From: GUEST,Frank Hamilton
Date: 04 Dec 06 - 01:33 PM

I've been studying folk music for many years. It seems to be a prism. It depends on which light you shine on it. Usually a definition would include that which is accessible to people, music that can be easilly reproduced by those who haven't studied music formally.

The issue of whether folk music is commercial or not is up in the air. There have been folk artists deemed traditional by folk music scholars (maybe an oxymoron here) that have made money at it.

Coming to it from the standpoint of a musical educator, I would say that it must be music that is easilly taught either by imitation or through having it in your cultural background.

But there is something to be said for folk music being morphed from popular music of the stage, or other media. Many of the folksongs that we know were originated as popular show pieces such as "Angeline the Baker" or "Old Dan Tucker".

The traditional ballads might have originated from epic poems by a single author and then played with or changed by others throughout the years.

EXCERPTED DATA:
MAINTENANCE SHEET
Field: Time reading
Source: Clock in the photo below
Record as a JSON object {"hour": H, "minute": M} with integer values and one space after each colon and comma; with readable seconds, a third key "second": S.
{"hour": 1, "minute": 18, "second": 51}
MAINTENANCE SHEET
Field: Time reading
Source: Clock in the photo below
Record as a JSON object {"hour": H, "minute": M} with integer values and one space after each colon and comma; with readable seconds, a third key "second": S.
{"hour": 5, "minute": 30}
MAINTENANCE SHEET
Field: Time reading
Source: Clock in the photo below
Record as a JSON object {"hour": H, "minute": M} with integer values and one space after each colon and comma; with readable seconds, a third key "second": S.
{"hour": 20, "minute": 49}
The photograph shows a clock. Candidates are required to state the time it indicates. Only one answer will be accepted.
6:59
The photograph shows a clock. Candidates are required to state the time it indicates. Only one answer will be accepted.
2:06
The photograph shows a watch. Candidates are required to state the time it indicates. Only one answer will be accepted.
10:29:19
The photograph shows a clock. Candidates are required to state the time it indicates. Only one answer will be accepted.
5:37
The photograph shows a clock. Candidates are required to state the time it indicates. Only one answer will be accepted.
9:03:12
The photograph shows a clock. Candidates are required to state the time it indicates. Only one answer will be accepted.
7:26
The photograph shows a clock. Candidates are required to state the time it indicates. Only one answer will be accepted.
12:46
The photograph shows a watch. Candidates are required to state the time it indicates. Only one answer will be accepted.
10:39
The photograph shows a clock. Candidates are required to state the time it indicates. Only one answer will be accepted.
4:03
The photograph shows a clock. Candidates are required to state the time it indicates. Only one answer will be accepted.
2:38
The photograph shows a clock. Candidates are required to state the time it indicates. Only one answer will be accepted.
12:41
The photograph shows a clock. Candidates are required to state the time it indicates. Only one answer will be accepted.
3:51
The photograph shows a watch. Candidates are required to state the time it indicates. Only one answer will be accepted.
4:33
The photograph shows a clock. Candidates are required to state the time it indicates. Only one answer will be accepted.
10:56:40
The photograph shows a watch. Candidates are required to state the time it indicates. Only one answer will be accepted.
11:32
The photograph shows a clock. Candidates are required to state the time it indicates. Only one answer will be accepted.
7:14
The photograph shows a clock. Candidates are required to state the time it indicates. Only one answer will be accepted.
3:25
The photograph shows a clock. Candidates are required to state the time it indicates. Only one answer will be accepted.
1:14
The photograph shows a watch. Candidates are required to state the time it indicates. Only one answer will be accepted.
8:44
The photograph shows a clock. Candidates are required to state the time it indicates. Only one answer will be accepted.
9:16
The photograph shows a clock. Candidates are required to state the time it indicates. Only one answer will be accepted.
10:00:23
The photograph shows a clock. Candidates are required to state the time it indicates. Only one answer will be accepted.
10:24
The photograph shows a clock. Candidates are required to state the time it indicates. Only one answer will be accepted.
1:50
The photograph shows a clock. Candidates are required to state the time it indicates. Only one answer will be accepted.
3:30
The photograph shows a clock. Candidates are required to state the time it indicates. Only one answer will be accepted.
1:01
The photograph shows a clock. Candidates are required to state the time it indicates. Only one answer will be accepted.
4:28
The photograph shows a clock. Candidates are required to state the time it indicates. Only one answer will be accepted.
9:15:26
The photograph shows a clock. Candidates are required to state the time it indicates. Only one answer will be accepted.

TASKS:
(1) In the forum post on folk music, which two songs are named as having started out as popular show pieces?
(2) Carry on the forum post on folk music from its final sentence.

REPLIES:
(1) "Angeline the Baker" and "Old Dan Tucker."

(2)
I think the definition of what it is has expanded through the years and can't easilly be pinned down any more. You can't define it by a method of exclusion which seemed to be the way it was done in the Fifties and Sixties by various folk clubs and organizations with an agenda. Are the songs by Ewan McColl (AKA Jimmy Miller) typical of the folk tradition?
Some have a question about that. Ewan was a professional entertainer, actor, playwright.
Now take Pete Seeger who has been known to use thirteenth chords on his banjo accompaniments. Is he a folk singer? He eschews that term applied to himself these days.

So we have to look at the music from different standpoints. If it is music "of the people" then Irving Berlin would have to qualify. Somewhere in the world, a Berlin song is being played today. If folk music reflects a specific tradition of music then the parameters are narrowed to a particular sub-culture and that gets tricky too. Lomax in his use of "Cantrometics" attempted to show that there wasn't much variation in the early traditional country music singing styles of the US and the later commericialized approach   later.

Then you have to separate the performance from a song. When Doc Watson does "Over the Rainbow", has he suddenly stopped being a folk singer?

In short, we are playing around with semantics. The same discussion takes place amoung jazz musicians. Is jazz strictly improvisation or can arrangements of jazz by big bands be called "jazz" as well?

The problem is that when we use words to define music we run into all kinds of headaches. It may not be necessary to define folk music by sorting it out.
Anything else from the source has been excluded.